Tonight featuring Coast to Coast AM from January 26, 1999.
Now talk about tragedy.
I appear to have lost my fat whacker, my super fat whacker.
What have I done with my super fat whacker tape?
Oh no.
Western the Rockies, you're on the air. Hi.
Hi, Eric. I'm off guard there.
Yes, hi.
This is Andrew Collin from Whidbey Island.
Yes, sir.
Boy, I just wanted to talk to you about this whole thing with the Senate, you know, the secrecy.
That's too much, you know.
I mean, what does it take for Americans to wake up and realize that this whole secrecy thing has gone too far, and we need to really put an end to it?
No offense to the Pope, but as I said on the air, it's kind of like you wait while the Senate debates and votes, and you sort of wait for three puffs of smoke to come out of the Senate building at Capitol Hill to see what's happened.

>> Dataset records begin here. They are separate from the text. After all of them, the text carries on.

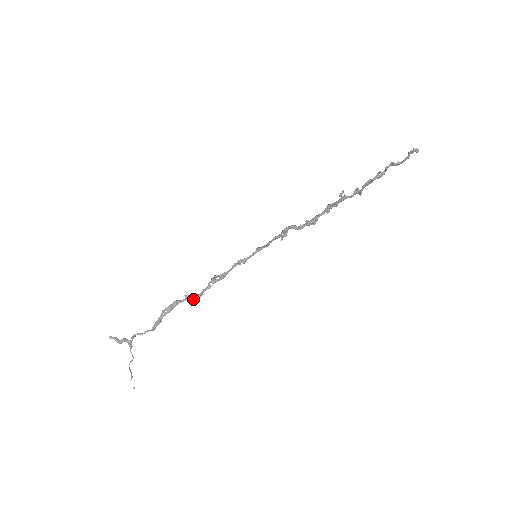
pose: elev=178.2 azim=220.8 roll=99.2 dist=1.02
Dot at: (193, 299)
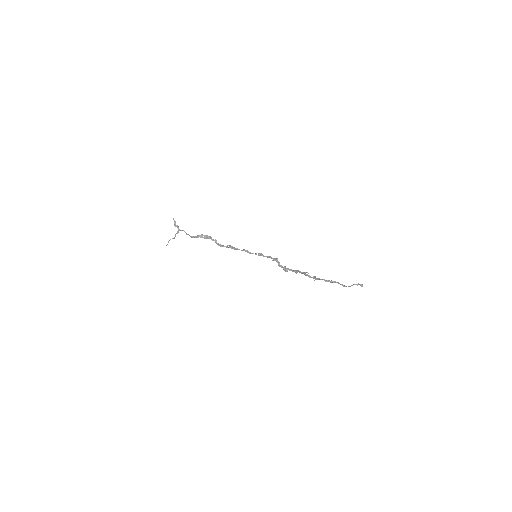
Dot at: (217, 244)
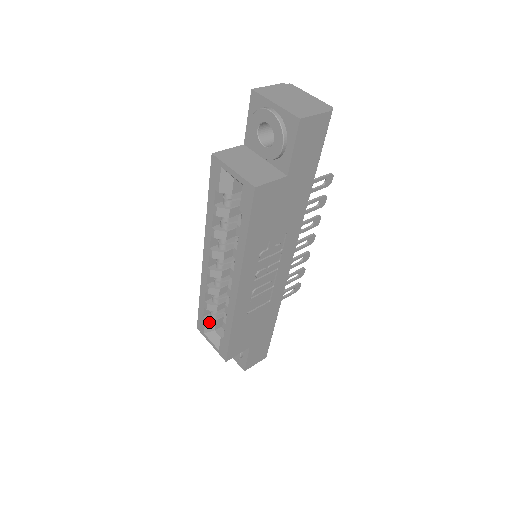
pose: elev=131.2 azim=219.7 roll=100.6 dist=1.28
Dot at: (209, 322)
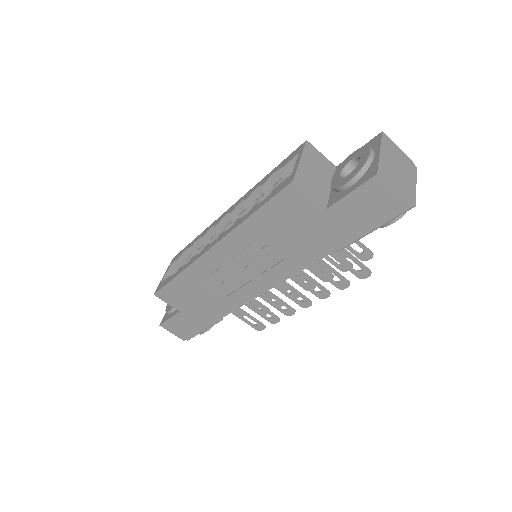
Dot at: (181, 260)
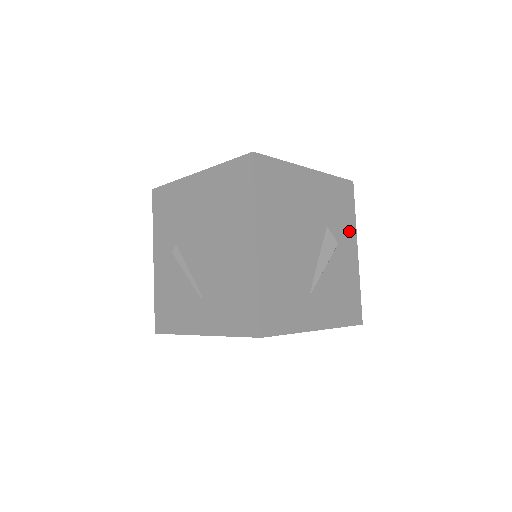
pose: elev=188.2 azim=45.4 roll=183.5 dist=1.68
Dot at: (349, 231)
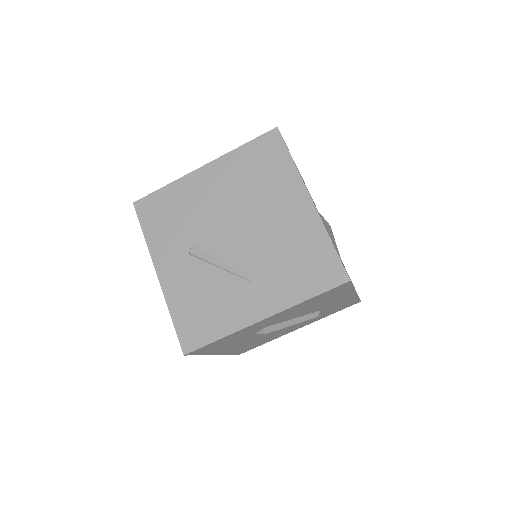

Do we have a new president on the way, Al Gore?
Do we have the same old prez for a while longer until there are actual elections?
I mean, that is what's at stake here, and these guys are doing it behind closed doors.
Have they lost their absolute Democrat-Republic minds?
I mean, what's going on?
It's unreal.
I mean, you know, this is not America as we envisioned it.
You know, it's just unreal.
It even goes further.
There's Rule 29, which says any senator would come out and say anything that happened or repeat anything that occurred in those closed sessions would be drummed out with prejudice, immediately thrown out of the Senate.
So, this is not democracy as I understand democracy practiced in our republic, a limited form of democracy anyway.
Well, I hope one of them has, you know, has the guts to come out and, you know, say something about it, you know, one way or another, you know.
It's a sad day, you know.
Well, to their benefit, many senators have said roughly what I said, but not enough.
You know, they need two-thirds.
Yeah.
By the way, your 1-800 line is apparently fixed now, in case you didn't know.
I'm calling from Whitey Island.
Well, let me tell you, my friend, they have been Desperately trying to fix it.
Yeah.
And so we're hoping that tonight it's okay.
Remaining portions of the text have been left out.